Authors: Don Lincoln
In summary, the study of biology on Earth certainly teaches us something of what is possible when discussing what an Alien might be like. Surely this brief survey has not explored all the possibilities. It is also clearly very Earth-centric. However, it does show some of the range of what we might encounter. While we realize that our conversation here does not span all possibilities, we might close with the following thought: Knowing something is better than knowing nothing, as long as you know it’s not everything.
SIX
ELEMENTS
The third planet is incapable of supporting life … Our scientists have said there’s far too much oxygen in their atmosphere.
Ray Bradbury,
The Martian Chronicles
In the previous chapter, we looked at what sorts of lessons familiar Earth life might tell us about what an Alien might be like. These observations were not meant to be exhaustive, as they were based on a very limited range of biochemistry. Animals breathing oxygen and converting glucose into energy and plants converting sunlight doesn’t even span the range of observed biochemistry here on Earth, let alone the range of the possible. There are creatures on Earth that use methane to exist and others who extract energy purely from chemicals, rather than exploiting (directly or indirectly) light from the sun. Then there is sulfur respiration and fermentation, just to name a few alternatives.
At the end of this chapter, we will talk about more “exotic” forms of Earth life. Our real interest is about Aliens who could potentially visit our planet, but their story is inextricably tied up in the question of non-Alien alien life.

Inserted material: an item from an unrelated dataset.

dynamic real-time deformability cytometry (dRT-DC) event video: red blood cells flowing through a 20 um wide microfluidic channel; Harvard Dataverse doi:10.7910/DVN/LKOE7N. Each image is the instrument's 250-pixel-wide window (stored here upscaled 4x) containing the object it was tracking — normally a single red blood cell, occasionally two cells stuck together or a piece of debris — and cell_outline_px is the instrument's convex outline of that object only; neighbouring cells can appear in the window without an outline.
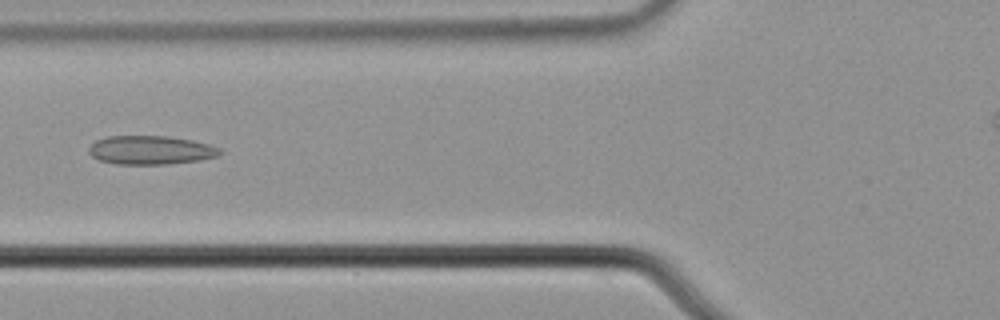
{"species": "common noctule bat (a hibernating species)", "species_latin": "Nyctalus noctula", "temperature_condition": "cold", "stored_images_in_passage": 6, "camera_frame_rate_fps": 3000, "um_per_image_px": 0.085, "animal": {"sex": "male", "body_mass_g": 21.5, "forearm_length_mm": 52.0}, "frame": {"image": 1, "passage_image": 6, "time_ms": 1.667, "image_size_px": [1000, 320], "cell_outline_px": [[224, 152], [216, 156], [200, 160], [168, 164], [116, 164], [100, 160], [92, 156], [88, 152], [88, 148], [96, 140], [108, 136], [168, 136], [192, 140], [208, 144], [220, 148]], "centroid_in_image_um": [12.81, 12.76], "position_along_channel_um": 113.0, "area_um2": 21.96}}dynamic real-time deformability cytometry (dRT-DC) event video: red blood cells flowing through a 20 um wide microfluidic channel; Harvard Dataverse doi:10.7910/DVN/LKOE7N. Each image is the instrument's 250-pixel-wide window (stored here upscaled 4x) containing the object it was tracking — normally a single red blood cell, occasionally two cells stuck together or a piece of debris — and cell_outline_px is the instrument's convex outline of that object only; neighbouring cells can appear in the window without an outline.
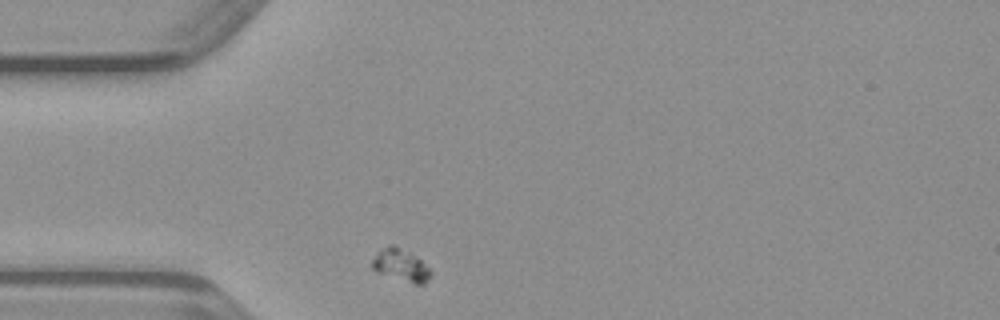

One must have the second to have the first. Accordingly, we will spend some time exploring what we know about alien life and the limitations placed on such life by simple considerations of chemistry and physical law.
The reader should be aware that any writing on this subject is bound to be incomplete. As noted popular science essayist and pioneer geneticist J. B. S. Haldane wrote in his 1927 book
Possible Worlds and Other Papers
, “The Universe is not only queerer than we suppose, but queerer than we can suppose.” It is quite reasonable to suppose that the universe will have a trick or two up its sleeves and we will be surprised more than once. Still, we can talk about what we know about the relevant chemistry. If nothing else, we will learn what the important considerations are for modern astrobiology.
What Is Life?
This question is seemingly so simple, and yet it has vexed some of the most knowledgeable scientists and philosophers for decades. While hardly the first writing on the subject, physicist Erwin Schrödinger’s (of Schrödinger’s cat fame) 1944 book
What Is Life?
is one such example. It is an interesting early attempt to use the ideas of modern physics to address the question. Both James Watson and Francis Crick, codiscoverers of DNA, credited this book as being an inspiration for their subsequent research.
The definition of life is not settled even today. Modern scientists have managed to list a series of critical features that seems to identify life. A living being should have most, if not all, of the following features:
It must be able to regulate the internal environment of the organism.
It must be able to metabolize or convert energy in order accomplish the tasks necessary for the organism’s existence.
It must grow by converting energy into body components.
It must be able to adapt in response to changes in the environment.
It must be able to respond to stimuli.
It must be able to reproduce.
These features distinguish it from inanimate matter.
While these properties can help one identify life when one encounters it, they don’t really give us a sense of the limitations imposed by the universe on what life might be like. The purpose of this section is to get a sense of whether a would-be science fiction writer is being ludicrous when he or she bases a story around an Alien with bones made of gold and liquid sodium for blood. So what does our current best understanding tell us that life requires? A combination
of theory and experimentation suggests that there are four crucial requirements for life. They are (in decreasing order of certainty):
A thermodynamic disequilibrium;
An environment capable of maintaining covalent interatomic bonds over long periods of time;
A liquid environment; and
A structural system that can support Darwinian evolution.